Our next goal was to increase the accuracy of the algorithm.
Approaches to increase accuracy include:
- Testing out if pre-trained embedding models and see if it fits one’s use case.
- Tune hyper-parameters of UMAP and HDBSCAN.
Trying out more embeddings
We know training in BERTopic takes significantly longer than Top2Vec. Hence, we decided to train and test on only 5000 stories as a quick test to see if it gives promising results.
First, we tried out pre-trained sentence transformers models in BERTopic. Below were the results.
We also tried out the universal-sentence-encoder with Top2Vec but found the accuracy to be very low (33%).
Finally, we tried Doc2Vec which generated word and document embeddings. This performed significantly better (>70%).
Evaluating failed cases
We grouped all failed cases by section (and other dimensions) to see if there was a clear pattern and found that stories from the Etimes (entertainment, TV, web series, and lifestyle) section accounted for 97% of the failed cases.
Turns out, most of the stories in entertainment are focused around named entities (celebrities) instead of topics. Top2Vec still classified these stories into 344 topics. While this could be correct from a traditional topic determination perspective but for our use case, i.e. identifying newscycles (what Twitter calls Trends), this did not fit in.
Hence, we decided to retrain and test the model by dropping ETimes stories from the dataset.
Selecting an algorithm
We retrained the Doc2Vec model with 25,000 stories (after removing the Etimes stories) and the accuracy of the model rose from 50.73% (from the previous blog) to 73.55%.
Satisfied with the accuracy for now, we have decided to go ahead with production and test results in real-world scenarios.

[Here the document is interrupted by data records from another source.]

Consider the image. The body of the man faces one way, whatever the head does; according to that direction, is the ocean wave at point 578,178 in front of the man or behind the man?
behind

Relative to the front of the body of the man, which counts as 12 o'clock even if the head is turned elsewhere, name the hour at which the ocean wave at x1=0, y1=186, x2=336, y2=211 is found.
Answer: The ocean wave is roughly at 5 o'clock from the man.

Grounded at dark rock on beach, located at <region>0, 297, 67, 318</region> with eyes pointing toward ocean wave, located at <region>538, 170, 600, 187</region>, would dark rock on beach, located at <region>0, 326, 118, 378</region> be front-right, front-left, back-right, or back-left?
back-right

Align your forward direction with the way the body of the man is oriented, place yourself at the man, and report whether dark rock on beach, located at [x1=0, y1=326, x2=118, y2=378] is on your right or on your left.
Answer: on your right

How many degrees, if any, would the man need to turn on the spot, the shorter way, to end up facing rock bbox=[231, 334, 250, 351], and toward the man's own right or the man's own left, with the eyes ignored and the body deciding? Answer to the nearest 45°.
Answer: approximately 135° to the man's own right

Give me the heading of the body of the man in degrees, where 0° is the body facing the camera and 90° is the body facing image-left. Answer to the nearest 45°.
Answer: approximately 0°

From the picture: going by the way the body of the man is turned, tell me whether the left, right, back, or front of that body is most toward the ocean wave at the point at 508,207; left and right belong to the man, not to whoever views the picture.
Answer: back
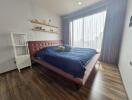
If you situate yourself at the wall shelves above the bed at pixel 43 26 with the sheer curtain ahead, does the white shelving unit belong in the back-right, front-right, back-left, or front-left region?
back-right

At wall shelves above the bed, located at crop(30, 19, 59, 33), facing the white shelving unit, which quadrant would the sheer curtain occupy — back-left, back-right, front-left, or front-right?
back-left

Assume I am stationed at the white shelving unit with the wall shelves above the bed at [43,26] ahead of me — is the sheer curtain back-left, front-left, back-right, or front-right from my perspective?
front-right

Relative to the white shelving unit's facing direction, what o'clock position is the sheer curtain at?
The sheer curtain is roughly at 11 o'clock from the white shelving unit.
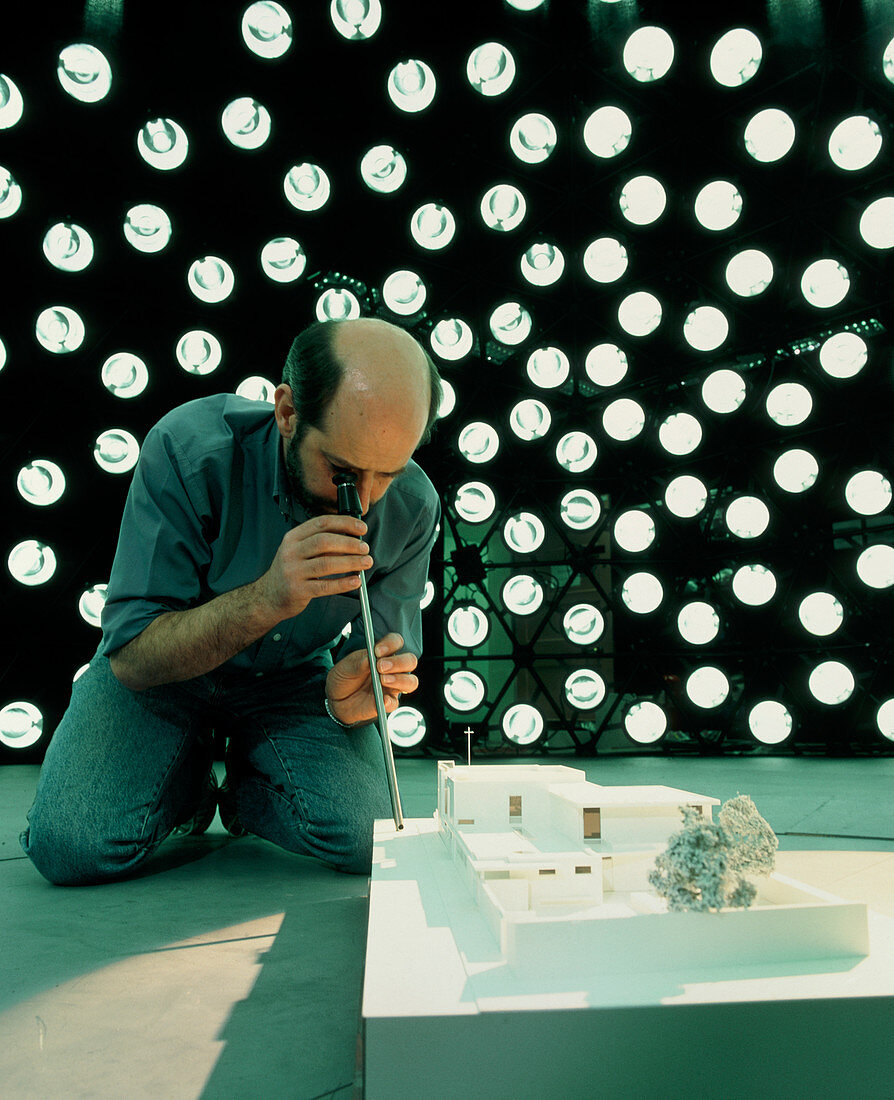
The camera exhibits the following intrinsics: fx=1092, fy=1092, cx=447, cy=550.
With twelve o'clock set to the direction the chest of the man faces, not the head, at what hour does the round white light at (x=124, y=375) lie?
The round white light is roughly at 7 o'clock from the man.

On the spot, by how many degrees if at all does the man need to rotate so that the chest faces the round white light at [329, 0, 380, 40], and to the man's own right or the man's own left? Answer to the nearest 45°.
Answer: approximately 135° to the man's own left

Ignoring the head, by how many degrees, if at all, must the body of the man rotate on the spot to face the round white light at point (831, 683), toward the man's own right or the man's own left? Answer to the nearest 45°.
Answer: approximately 90° to the man's own left

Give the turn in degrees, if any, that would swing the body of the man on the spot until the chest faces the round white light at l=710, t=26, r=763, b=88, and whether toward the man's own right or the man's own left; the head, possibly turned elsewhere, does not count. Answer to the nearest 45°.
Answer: approximately 90° to the man's own left

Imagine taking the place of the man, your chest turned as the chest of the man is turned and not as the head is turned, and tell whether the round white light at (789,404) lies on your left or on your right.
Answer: on your left

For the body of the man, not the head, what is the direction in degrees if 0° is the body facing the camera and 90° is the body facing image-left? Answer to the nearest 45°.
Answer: approximately 315°

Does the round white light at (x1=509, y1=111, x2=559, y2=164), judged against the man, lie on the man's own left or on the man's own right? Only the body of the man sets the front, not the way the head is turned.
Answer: on the man's own left

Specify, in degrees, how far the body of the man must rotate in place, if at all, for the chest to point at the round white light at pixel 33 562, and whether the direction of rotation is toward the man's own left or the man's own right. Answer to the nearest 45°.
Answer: approximately 135° to the man's own left

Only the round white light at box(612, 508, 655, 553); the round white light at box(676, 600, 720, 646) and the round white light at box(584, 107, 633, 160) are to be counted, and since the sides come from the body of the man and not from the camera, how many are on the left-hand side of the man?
3

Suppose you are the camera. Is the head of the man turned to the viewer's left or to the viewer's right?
to the viewer's right

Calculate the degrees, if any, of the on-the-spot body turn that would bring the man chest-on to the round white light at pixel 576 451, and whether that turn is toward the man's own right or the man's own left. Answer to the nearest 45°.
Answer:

Dashboard for supervising the output
The dashboard lists all the topics that the algorithm has found.
Editor can choose a topic and then it shows all the stories in that topic.
Editor can label the topic and write a 160-character description for the same.

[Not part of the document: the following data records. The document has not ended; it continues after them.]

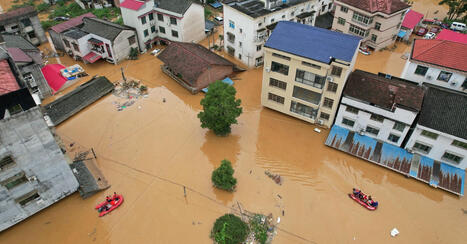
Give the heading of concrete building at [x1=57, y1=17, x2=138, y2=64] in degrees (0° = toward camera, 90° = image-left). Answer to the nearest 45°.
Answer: approximately 45°

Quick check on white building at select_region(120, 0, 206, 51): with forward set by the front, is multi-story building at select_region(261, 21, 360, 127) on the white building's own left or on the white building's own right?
on the white building's own left

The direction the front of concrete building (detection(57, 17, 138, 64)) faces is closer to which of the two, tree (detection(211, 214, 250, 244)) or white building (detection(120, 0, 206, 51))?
the tree

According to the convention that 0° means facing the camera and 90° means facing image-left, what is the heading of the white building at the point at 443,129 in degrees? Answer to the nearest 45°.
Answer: approximately 45°

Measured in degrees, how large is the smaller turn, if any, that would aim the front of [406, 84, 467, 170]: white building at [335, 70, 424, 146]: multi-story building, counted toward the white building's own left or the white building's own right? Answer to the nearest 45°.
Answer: approximately 45° to the white building's own right

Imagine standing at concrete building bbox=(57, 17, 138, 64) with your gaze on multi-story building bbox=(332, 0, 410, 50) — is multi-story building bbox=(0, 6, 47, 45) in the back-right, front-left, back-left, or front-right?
back-left

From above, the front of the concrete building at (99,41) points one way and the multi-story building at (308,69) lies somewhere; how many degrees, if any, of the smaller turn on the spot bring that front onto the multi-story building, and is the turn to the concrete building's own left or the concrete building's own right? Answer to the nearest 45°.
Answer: approximately 90° to the concrete building's own left

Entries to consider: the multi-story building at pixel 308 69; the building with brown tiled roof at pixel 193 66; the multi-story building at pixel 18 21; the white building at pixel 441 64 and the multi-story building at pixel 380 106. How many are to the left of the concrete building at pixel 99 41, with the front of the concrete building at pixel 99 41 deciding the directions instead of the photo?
4

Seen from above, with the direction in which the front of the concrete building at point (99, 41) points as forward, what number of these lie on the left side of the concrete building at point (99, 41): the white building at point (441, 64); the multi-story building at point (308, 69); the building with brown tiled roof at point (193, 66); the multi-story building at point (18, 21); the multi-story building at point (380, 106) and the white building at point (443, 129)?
5

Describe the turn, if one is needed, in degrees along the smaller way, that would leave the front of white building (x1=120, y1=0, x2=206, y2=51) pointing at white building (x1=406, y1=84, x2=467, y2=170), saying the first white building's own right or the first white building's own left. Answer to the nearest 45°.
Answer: approximately 90° to the first white building's own left

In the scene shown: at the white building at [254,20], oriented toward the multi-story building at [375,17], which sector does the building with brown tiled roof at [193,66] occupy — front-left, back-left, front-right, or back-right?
back-right
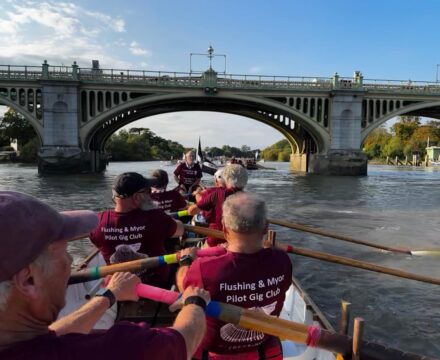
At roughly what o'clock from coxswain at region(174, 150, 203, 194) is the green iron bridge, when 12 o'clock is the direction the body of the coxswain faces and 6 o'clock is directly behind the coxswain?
The green iron bridge is roughly at 6 o'clock from the coxswain.

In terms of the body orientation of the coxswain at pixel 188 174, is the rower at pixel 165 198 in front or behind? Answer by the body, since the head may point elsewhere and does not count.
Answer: in front

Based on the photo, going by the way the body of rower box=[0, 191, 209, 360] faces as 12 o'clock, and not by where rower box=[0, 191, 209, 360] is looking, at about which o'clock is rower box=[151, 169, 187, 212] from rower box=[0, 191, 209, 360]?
rower box=[151, 169, 187, 212] is roughly at 11 o'clock from rower box=[0, 191, 209, 360].

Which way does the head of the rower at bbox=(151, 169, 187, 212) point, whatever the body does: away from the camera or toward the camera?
away from the camera

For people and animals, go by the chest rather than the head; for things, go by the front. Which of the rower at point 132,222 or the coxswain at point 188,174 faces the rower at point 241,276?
the coxswain at point 188,174

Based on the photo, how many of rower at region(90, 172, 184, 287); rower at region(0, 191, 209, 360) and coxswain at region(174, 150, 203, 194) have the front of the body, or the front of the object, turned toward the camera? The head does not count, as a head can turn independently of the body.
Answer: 1

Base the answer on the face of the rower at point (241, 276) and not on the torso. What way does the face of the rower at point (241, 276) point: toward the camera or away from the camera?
away from the camera

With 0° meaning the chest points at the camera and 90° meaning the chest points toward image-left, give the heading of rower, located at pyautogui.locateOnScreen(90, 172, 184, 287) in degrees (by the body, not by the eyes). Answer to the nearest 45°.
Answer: approximately 225°

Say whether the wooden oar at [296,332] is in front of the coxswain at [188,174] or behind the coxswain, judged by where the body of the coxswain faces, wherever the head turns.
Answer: in front

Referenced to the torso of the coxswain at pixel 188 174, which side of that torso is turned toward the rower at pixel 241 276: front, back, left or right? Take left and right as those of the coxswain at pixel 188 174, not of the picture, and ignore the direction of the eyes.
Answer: front

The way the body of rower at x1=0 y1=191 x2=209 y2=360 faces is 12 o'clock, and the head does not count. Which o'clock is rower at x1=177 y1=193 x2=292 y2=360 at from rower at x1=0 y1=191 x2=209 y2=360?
rower at x1=177 y1=193 x2=292 y2=360 is roughly at 12 o'clock from rower at x1=0 y1=191 x2=209 y2=360.
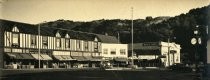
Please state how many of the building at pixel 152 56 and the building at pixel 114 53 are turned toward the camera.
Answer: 2

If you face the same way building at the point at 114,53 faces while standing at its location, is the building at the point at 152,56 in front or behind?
in front

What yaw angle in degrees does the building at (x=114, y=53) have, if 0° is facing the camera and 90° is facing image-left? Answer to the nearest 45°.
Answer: approximately 0°

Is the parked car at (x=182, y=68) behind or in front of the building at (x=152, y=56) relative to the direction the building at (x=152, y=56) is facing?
in front

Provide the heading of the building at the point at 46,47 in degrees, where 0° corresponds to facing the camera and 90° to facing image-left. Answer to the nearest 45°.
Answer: approximately 315°
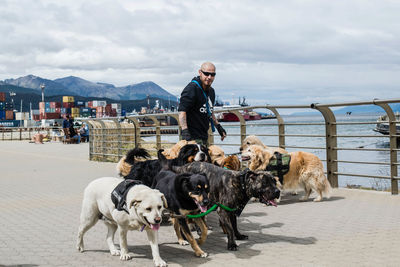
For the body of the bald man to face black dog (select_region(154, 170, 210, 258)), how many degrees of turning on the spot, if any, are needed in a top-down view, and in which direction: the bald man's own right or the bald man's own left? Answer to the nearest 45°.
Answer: approximately 45° to the bald man's own right

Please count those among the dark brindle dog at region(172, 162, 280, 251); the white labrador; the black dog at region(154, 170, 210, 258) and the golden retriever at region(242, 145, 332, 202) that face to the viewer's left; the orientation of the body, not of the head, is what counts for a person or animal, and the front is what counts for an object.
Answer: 1

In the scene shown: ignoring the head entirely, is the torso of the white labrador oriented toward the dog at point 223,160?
no

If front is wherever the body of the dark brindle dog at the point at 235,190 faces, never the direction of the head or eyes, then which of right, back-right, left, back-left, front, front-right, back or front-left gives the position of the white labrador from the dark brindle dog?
right

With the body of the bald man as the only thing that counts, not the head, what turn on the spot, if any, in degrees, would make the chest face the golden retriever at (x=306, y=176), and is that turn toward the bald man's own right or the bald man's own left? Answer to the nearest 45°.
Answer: approximately 90° to the bald man's own left

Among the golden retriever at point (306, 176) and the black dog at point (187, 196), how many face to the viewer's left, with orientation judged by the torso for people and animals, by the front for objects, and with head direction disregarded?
1

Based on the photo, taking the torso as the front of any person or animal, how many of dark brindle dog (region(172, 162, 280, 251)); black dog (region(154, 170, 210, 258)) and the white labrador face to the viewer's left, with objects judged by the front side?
0

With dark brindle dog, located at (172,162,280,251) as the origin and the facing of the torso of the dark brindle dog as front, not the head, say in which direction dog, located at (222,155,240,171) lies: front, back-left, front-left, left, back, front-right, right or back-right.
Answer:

Editors can also mark a story as False Positives, i.e., stories that the algorithm said are part of a topic but isn’t.
On doing so, the row appears struck out in the dashboard.
Editors can also fix False Negatives, i.e. stories that the Editor feels are part of the topic but the algorithm did not catch it. They do this by adding the story’s ID.
We’ll be deploying the algorithm in the production environment and generate and tag topics against TOI and TOI+ stories live with a 15-minute delay.
To build confidence in the algorithm’s ability to find and tag topics, we will also get our Editors to use the dashboard.
We are also anticipating that editors might ask for functionality to merge two topics or split a topic into subtopics.
Finally, we’ll also start work on building a basic timeline.